Somerset woman forcibly adopted calls for government apology

Posted: 30th March 2023

A woman who was forcibly adopted at seven days old in 1971 has asked the government for an apology.

Vicki Fielder from Over Stowey, Somerset, says her mother was forced to give her up because she was unmarried.

An estimated 250,000 women were affected by the practice of of forced adoptions in Britain in the 1950s, 60s and 70s.

Now 51 years-old, Vicki is campaigning for an apology for those mothers and for the children like herself.

Vicki, who is a member of the Adult Adoptee Movement, a support group campaigning for a formal apology, has been sharing her story with BBC Radio Somerset.

Born in Enfield, London, she stayed with her mother for a week in hospital before she was adopted and brought to Somerset.

She said: “We were fed a line like ‘your mother couldn’t look after you, she did what was best for you’.

“You’re not given that opportunity to really grieve.

“It’s a huge loss for a child, even for a baby.”

‘Hit me hard’

Vicki began searching for her birth mother after becoming a mum herself. Although her adoptive parents shared all they knew about Vicki’s birth mother as she grew up, the details were patchy.

“Like a lot of adoptees it really came to the fore when I had children and when I had my daughter. When she was seven days old, it really hit me hard,” she said.

“It was the first time I ever met someone that I was biologically related to when I gave birth to her. So then I started thinking about my birth mother and about how I would search for her.”

In 2004 Vicki was finally able to uncover what had happened to her mother, she explained: “I had two hits from [a genealogy website] and straight away one of them got back to me and said ‘I know exactly who you are, can I phone you?

“Then she told me that unfortunately my mother had passed away in 1992.

“She was only 38 and it was directly because of having to give me up.”

Vicki also discovered her mother was one of nine children and had had a ”hard” life.

“To be told you can’t bring your baby home and you have to give your baby away, I mean that’s just a horrible thing to do.

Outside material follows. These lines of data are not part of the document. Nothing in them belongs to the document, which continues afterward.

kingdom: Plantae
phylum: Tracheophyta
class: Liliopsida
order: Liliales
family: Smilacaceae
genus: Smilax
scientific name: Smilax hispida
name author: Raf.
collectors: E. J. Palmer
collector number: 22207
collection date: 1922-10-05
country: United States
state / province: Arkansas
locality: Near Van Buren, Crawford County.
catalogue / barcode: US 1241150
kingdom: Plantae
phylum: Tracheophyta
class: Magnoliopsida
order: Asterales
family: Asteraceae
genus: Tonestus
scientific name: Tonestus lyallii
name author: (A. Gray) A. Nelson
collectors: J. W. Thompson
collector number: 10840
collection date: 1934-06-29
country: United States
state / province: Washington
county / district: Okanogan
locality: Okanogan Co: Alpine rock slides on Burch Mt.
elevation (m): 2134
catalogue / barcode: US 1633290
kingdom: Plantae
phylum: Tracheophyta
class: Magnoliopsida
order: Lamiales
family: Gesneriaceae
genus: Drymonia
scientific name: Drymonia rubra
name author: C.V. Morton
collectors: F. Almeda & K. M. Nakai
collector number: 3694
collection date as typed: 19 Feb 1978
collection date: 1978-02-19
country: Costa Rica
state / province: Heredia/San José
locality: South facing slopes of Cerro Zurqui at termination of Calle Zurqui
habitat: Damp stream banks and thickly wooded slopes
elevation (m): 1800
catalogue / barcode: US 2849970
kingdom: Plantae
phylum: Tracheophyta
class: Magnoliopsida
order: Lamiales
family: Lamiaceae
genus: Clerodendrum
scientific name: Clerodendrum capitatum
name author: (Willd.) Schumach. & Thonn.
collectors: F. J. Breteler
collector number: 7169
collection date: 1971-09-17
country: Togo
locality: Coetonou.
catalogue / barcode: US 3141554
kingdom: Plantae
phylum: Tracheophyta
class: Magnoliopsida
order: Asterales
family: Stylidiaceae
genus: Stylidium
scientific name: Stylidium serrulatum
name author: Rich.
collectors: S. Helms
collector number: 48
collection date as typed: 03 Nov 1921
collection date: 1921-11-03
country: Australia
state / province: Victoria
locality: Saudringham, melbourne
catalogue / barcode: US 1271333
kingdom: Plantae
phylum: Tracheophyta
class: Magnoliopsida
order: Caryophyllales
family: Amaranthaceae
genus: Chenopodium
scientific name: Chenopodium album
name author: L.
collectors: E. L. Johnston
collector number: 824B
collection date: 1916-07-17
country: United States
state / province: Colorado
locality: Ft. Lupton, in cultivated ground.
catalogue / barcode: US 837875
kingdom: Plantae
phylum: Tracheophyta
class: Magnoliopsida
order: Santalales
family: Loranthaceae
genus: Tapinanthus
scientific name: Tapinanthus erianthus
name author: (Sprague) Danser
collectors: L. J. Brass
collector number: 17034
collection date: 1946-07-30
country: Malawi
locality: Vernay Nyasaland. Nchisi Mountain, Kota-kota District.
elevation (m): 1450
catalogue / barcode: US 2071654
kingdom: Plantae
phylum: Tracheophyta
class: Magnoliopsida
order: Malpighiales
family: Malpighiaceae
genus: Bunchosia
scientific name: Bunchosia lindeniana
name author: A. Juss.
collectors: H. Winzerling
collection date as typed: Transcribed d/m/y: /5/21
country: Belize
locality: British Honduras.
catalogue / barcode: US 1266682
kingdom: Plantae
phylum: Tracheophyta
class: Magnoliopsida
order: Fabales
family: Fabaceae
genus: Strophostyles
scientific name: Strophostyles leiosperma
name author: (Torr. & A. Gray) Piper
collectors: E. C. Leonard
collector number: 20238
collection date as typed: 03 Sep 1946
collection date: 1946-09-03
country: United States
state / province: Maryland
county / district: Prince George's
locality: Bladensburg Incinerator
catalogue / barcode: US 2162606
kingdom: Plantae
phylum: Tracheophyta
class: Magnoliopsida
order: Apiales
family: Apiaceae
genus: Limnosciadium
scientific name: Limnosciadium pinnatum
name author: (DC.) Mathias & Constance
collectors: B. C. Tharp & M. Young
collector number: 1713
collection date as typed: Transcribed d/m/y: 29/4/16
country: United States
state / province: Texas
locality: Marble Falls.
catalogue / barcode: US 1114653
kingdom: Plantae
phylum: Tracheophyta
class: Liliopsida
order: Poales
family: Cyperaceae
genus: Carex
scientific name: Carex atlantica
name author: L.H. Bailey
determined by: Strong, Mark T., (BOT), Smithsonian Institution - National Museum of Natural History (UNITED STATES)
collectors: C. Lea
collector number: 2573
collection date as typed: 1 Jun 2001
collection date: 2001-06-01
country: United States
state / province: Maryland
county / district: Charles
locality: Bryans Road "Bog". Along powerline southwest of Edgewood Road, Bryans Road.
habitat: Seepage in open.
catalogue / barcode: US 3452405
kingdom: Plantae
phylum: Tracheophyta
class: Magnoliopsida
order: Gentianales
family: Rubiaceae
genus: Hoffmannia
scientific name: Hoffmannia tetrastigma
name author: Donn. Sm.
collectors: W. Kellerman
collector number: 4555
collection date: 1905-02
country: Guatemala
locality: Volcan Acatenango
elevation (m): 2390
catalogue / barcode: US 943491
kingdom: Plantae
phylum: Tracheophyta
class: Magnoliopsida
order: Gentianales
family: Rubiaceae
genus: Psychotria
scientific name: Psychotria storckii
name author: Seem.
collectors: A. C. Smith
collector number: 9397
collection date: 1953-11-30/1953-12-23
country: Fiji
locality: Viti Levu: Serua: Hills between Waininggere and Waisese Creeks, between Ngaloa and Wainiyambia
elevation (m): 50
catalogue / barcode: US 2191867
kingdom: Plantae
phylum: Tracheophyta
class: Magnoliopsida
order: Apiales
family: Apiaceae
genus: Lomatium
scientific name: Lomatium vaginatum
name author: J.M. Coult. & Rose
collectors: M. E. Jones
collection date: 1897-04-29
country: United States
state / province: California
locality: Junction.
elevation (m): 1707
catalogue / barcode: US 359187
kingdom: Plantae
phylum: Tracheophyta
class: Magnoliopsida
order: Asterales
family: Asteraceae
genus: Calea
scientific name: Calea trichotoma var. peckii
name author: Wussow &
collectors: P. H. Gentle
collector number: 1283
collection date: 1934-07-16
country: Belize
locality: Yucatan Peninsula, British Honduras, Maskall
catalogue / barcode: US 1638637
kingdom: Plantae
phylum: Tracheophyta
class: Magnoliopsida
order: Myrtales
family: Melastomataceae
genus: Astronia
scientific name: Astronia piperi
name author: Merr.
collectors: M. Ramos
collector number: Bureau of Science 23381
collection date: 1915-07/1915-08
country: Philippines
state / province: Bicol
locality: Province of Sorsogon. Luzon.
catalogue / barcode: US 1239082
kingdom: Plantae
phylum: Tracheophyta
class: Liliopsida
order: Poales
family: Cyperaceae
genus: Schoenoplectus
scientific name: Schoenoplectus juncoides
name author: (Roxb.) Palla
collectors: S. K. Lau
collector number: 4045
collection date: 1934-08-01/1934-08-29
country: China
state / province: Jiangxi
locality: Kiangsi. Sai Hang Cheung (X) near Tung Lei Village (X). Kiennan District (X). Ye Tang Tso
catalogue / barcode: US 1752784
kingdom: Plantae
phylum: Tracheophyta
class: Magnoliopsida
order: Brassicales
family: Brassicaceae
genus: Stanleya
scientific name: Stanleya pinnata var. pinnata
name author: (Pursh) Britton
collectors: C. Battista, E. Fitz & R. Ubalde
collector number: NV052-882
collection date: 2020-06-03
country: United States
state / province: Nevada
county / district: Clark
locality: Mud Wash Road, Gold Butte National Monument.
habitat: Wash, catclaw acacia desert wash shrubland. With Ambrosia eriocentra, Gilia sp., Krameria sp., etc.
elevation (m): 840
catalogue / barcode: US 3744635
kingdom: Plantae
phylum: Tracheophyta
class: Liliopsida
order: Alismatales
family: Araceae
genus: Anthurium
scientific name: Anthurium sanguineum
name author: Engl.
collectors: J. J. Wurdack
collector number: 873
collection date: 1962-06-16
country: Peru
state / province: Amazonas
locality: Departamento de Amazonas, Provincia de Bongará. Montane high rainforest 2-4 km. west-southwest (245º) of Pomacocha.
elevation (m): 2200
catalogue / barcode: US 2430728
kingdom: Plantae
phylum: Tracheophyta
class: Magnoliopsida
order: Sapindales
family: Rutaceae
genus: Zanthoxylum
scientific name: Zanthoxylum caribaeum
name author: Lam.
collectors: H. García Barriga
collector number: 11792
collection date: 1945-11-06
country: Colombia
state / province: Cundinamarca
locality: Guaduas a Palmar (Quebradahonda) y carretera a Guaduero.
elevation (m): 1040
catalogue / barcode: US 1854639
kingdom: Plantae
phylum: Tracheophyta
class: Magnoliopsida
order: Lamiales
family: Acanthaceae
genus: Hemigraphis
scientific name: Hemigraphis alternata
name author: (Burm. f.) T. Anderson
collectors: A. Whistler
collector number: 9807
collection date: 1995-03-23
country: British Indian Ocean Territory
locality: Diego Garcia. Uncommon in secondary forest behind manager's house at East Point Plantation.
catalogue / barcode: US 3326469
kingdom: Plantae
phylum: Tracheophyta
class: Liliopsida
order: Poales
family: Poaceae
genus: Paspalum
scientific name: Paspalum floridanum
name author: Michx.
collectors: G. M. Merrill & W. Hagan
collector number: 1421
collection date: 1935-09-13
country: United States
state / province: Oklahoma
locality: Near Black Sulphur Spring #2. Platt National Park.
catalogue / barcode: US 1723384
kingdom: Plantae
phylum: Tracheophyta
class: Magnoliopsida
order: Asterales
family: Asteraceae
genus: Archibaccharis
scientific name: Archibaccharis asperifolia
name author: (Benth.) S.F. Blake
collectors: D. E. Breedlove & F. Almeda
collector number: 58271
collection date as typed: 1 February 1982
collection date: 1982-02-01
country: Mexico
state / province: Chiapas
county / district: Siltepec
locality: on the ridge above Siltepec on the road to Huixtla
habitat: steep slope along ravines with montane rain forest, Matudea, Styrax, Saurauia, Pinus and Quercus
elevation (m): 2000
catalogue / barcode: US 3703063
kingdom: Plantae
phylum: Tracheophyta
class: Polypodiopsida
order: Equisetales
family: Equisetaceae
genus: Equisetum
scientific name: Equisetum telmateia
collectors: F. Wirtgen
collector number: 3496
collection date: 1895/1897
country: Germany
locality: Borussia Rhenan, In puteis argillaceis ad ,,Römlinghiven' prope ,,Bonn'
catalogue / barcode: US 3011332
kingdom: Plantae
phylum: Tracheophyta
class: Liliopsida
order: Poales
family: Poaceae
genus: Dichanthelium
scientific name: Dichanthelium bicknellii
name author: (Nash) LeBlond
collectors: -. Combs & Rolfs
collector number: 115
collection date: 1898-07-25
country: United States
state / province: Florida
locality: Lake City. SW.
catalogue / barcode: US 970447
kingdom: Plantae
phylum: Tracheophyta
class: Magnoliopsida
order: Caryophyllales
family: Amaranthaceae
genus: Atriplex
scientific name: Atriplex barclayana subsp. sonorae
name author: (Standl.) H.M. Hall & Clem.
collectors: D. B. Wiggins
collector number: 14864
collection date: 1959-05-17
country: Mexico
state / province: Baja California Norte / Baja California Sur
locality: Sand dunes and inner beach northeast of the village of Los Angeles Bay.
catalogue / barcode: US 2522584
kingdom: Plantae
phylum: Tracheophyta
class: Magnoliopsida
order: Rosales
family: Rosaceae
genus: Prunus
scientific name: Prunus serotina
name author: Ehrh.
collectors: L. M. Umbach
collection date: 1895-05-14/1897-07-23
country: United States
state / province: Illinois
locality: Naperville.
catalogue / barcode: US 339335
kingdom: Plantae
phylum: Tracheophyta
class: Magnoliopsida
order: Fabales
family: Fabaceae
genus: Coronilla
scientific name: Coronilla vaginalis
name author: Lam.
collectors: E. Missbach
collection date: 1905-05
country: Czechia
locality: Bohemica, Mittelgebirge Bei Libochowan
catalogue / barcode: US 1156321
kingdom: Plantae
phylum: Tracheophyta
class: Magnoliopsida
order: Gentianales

She was 18 years old,” she said.

“As far as I am concerned she was a child but the prevailing societal pressures of the time meant that these women weren’t given an opportunity to raise their children.

“We weren’t given an opportunity to be raised by our mothers.”

Vicki was also able to trace her birth father living in Jamaica and was told she had a half-sister called Angelique, who was raised by her mother and stepfather, and two half-brothers.

She now visits her sister once a month and calls her brothers every week.

A report by the Joint Committee on Human Rights in Westminster, published in 2022, said 185,000 women in the 1950s, 60s and 70s were “shamed” and “coerced” into giving up their babies and they should be given an apology.

Earlier this month the government in its response said sorry ”on behalf of society” but stopped short of a formal apology.

Chair of the JCHR, Joanna Cherry said: “It is disappointing that the government has chosen not to issue a formal apology in recognition of the appalling treatment that unmarried mothers suffered during that time, and the lifelong consequences this had on them, on their children now grown and all those involved.”

For Vicki and the thousands of other forced adoptees and mothers separated from their children the wait for a formal apology continues.